Das Boot, das immer am Steg lag, hatte etwas Wasser aufgenommen, es war sicher vierzig Jahre alt und in erstaunlich gutem Zustand. Ich schöpfte das Wasser aus dem Boot und lief dann zur Hütte hoch, um mir einen Tee zu kochen. Ich schnitt ein Stück Brot ab und aß etwas Dauerwurst dazu, ich war völlig nackt. Bei allem, was ich tat, gab ich mich der mich vereinnahmenden Natur hin, ich bot mich ihr an, ich passte mich ihr nicht nur an, sondern versuchte, mich ihr gefügig zu machen. Die Frage war, wie weit ich dabei gehen könnte, müsste ich mich selbst aufgeben, mich opfern? Ich würde sehen. Ich zog mir Shorts und ein T-Shirt an und ging zum Steg, wo ich mich in das Boot setzte, ich löste die Leine und ließ mich auf den See treiben.
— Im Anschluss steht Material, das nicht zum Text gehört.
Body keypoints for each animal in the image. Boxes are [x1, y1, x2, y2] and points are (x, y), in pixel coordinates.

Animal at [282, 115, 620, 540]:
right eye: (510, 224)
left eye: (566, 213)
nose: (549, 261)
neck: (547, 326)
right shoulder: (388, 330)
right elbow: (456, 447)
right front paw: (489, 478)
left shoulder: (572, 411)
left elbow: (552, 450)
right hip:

Ein sehr laues Lüftchen treib mich auf die Seemitte, ich hörte, wie ein ganz leichtes Plätschern an die Bordwand klopfte. Nach und nach frischte der Wind aber auf, ja, er wuchs zu einem Sturm an, der mich das Fürchten lehrte, er war wie aus dem Nichts entstanden, wie herbeigezaubert. Längst hatte ich meine Liegeposition im Boot aufgegeben und versuchte, aufrecht sitzend den Kahn zu rudern, das gelang mir aber nicht. Ich verlor vor lauter Hin-und Herwackelei im Boot ein Paddel, es glitt mir einfach aus der Hand und mit einem Paddel war ich manövrierunfähig. Noch nie hatte ich den See so wüten gesehen. Ich versuchte, die Hütte zu sehen, das gelang mir in der waagerecht peitschenden Gischt aber nicht, hohe Wellen schlugen gegen das Boot, Wassermassen ergossen sich in das Innere. Die auf mich niederprasselnden Wellen waren meterhoch, man hätte meinen können auf dem offenen Meer zu sein, ich wusste längst nicht mehr, an welcher Stelle des Sees ich mich befand. Das Wasser war schwarz und bedrohlich, als trennte es Himmel und Hölle, wie von einer wütenden Macht aufgewühlt tobten die Wellen um mich herum. Wer oder was mochte wohl die Ursache für die tosenden Gewalten sein?
Doch zum Denken hatte ich keine Zeit, ich hatte große Mühe, im Boot das Gleichgewicht zu halten und nicht über Bord gespült zu werden. Die Ruderbänke waren glitschig und auch der Bootsboden bot keinen sicheren Stand. Ich versuchte mit aller Macht, das Wasser aus dem Boot zu befördern, ein Gefäß hatte ich nicht, mir blieben nur die Hände. Ohne einen Anhaltspunkt am Ufer war es mir nicht möglich, meine Position zu bestimmen, die Gischt nahm mir die Sicht, ich glaubte aber, dass mich der Sturm in den hinteren Seeteil getrieben hatte. Inzwischen war auch das Tageslicht fast verschwunden, es umgab mich eine unnatürliche Dunkelheit, das Wasser um mich herum schien zu kochen, Wellenzungen griffen nach mir, als wollten sie mich zu sich ziehen, meine Bemühungen, das Wasser aus dem Boot nach draußen zu befördern, waren vergebens, ich kam gegen die hereinbrechenden Wassermassen nicht an. Also war es eine Sache von wenigen Augenblicken, dass das Boot mit mir unterginge und ich ertränke, denn an Schwimmen war in der keifenden Flut kein Denken. Plötzlich tat es einen gewaltigen Schlag und das Boot zerbrach an einer Felswand, so viel konnte ich noch erkennen, es musste das Steilufer im hinteren Seeteil sein. Ich bekam im letzten Moment einen Felsüberhang zu greifen und hangelte mich seitwärts, bis ich an eine Flachstelle des Ufers gelangte, ich hatte mir dabei Schürfwunden eingehandelt und eine schmerzhafte Knieverletzung zugezogen. Völlig erschöpft ließ ich mich auf das Uferflachstück fallen und gab Acht, dass ich nicht wieder ins Wasser gezogen wurde. Dann verlor ich das Bewusstsein, vielleicht vor Erschöpfung, vielleicht wurde ich betäubt, ich konnte es im Nachhinein nicht sagen.